Even though there are no rules for the Olympics or Commonwealth Games stating that organ donors or transplant receivers cannot participate, it is difficult for them to make the cut and qualify for these games. “Athletes with transplants need to take more care of their health and their bodies to be able to compete physically at the same level any Olympian, hence it is an uphill challenge but not impossible,” says Sunayana Singh, CEO of Organ Receiving and Giving Awareness Network (ORGAN) India. An initiative by the Delhi-based NGO Parashar Foundation, ORGAN India aims to remedy the shortage of organ donors in India and facilitate a credible and safe eco-system for transplants.  
“We took on the role of the member organisation from India at the WTGF so that we could be better focus and train our Indian contingent for the WTF 2023. We sensed that there was a lack of support in general for the athletes and that they were stuck in a limbo.
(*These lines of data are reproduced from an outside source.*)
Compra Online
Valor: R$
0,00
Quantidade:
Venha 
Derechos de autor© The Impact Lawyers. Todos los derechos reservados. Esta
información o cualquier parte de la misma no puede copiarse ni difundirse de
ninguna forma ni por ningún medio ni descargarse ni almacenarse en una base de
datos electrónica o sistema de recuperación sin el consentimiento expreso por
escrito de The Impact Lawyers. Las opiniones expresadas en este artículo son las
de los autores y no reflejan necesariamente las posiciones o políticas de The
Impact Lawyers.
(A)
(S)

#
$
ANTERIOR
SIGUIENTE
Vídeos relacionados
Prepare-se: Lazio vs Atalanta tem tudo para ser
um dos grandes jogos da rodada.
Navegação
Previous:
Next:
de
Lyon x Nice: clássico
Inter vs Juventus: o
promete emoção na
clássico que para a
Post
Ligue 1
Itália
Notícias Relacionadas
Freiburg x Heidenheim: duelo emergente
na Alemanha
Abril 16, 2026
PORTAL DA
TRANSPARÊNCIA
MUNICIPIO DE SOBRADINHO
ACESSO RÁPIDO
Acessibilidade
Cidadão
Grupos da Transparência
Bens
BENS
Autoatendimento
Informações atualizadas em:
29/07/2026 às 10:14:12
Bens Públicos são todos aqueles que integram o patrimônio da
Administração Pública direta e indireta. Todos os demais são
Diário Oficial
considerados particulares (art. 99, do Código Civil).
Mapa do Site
India has so much talent to offer and our contingent too is equally gifted and driven by the want to play for the country and win, while raising awareness on organ donation,” she elaborates. “We wanted our athletes to be at par with those from the US, UK, and Australia and so, we ensured they had some of the very best coaches. After proper assessment, they are now being physically, psychologically, and technically trained in a wholesome way so that they are fully prepared to compete against the best donor and transplanted athletes in the world. After having recently concluded our badminton and football camps, conducting camps for the golf, tennis, and swimming with the help of our partners—Dr. O. P. Bhalla Foundation and Manav Rachna Sports Science Institute—is next on our plan of action.”

Swarika Seraphim, who loves working out, wants to dispel the myth that people cannot have a fit or healthy life with just one kidney post organ donation.

Swarika Seraphim, who loves working out, wants to dispel the myth that people cannot have a fit or healthy life with just one kidney post organ donation.  

Many a times, family and friends have to step up and be an organ donor, especially in times of crisis, and this process can be exhausting on multiple levels. Swarika Seraphim, born and raised in Kolkata, faced similar circumstances when her long-time diabetic father was urgently in need of a kidney transplant in 2021. She recalls, “It was heartbreaking for me to see his medical reports and listen to the doctors say that the chances of reversing the damage to his kidneys were low. Looking at his health decline, I decided to be a donor for my father. It was not an easy journey, the society had a lot of questions around me being a donor as a ‘young girl’, who wasn’t married as yet. But my fiancée and his family completely backed my decision, and I had their full support.”
Currently working in Bengaluru, this 28-year-old athlete suggests that one must responsibly undergo tests and clarify all their doubts with the doctors before making the decision to donate an organ. She is of the opinion that giving someone the gift of life by donating an organ is certainly a feeling like no other and we couldn’t agree more. Whether it is live organ donation or donation post-mortem, we all can all do or bit to help in improving someone else’s quality of life. Team Cosmo wishes the entire Indian contingent at the WTG 2023 all the very best in all their future endeavours.